== Brief ==
Return only the lines running from the top of the entries to the line with "right front paw: (449, 391)", inclusive, exactly as written.

== Data shown ==
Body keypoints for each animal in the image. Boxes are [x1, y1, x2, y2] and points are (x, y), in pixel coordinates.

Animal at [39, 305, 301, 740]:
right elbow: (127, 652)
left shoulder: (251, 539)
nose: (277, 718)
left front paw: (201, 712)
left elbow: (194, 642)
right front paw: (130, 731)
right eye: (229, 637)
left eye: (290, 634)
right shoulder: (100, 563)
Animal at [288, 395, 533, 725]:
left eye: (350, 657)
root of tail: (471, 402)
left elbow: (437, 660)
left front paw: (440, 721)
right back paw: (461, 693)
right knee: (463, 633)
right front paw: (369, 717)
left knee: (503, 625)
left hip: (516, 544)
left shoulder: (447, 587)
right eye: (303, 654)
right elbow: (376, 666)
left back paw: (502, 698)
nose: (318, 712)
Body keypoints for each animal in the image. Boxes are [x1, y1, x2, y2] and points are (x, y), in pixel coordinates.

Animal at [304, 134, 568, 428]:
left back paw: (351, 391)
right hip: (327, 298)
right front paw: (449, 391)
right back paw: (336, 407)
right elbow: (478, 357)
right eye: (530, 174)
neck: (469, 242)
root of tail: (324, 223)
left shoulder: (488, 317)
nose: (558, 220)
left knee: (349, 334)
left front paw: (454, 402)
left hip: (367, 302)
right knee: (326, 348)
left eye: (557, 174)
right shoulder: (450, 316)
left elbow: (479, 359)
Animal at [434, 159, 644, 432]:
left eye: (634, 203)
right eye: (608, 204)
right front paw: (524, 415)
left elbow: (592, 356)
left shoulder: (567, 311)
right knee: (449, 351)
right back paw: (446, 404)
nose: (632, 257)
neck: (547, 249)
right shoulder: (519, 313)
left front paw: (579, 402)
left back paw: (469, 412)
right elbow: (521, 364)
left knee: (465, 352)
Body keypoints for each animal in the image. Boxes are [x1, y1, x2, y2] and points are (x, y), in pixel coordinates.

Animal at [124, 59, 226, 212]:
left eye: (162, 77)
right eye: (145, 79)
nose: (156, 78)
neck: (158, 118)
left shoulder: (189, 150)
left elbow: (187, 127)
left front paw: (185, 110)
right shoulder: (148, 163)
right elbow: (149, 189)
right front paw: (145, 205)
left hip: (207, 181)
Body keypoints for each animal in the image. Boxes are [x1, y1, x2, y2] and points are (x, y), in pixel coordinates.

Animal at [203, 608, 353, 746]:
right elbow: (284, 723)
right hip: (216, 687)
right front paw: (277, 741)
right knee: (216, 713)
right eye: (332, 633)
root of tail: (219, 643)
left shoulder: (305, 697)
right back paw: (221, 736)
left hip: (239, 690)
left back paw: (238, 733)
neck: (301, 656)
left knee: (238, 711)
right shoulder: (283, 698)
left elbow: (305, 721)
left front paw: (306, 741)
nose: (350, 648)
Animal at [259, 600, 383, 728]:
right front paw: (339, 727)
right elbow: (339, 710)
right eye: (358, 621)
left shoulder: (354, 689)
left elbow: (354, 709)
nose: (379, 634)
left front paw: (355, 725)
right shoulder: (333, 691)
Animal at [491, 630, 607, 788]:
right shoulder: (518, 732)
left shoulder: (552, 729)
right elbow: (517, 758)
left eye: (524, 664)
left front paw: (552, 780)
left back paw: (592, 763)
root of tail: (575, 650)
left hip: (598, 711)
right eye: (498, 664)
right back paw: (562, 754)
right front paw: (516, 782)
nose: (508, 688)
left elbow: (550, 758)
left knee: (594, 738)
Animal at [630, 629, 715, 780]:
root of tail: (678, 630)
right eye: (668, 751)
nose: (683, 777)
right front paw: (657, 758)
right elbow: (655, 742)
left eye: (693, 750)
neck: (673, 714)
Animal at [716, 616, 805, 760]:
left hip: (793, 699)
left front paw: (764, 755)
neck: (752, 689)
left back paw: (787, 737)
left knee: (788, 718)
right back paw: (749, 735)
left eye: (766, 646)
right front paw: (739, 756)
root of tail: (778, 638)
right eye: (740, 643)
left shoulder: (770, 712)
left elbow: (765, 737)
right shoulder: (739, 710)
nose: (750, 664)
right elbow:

== Written response ==
Body keypoints for each animal in the image. Boxes are [x1, y1, x2, y2] and points are (x, y), in pixel coordinates.

Animal at [39, 305, 301, 740]:
right elbow: (127, 652)
left shoulder: (251, 539)
nose: (277, 718)
left front paw: (201, 712)
left elbow: (194, 642)
right front paw: (130, 731)
right eye: (229, 637)
left eye: (290, 634)
right shoulder: (100, 563)
Animal at [288, 395, 533, 725]:
left eye: (350, 657)
root of tail: (471, 402)
left elbow: (437, 660)
left front paw: (440, 721)
right back paw: (461, 693)
right knee: (463, 633)
right front paw: (369, 717)
left knee: (503, 625)
left hip: (516, 544)
left shoulder: (447, 587)
right eye: (303, 654)
right elbow: (376, 666)
left back paw: (502, 698)
nose: (318, 712)
Body keypoints for each animal in the image. Boxes are [x1, y1, x2, y2] and points are (x, y), in pixel coordinates.

Animal at [304, 134, 568, 428]:
left back paw: (351, 391)
right hip: (327, 298)
right front paw: (449, 391)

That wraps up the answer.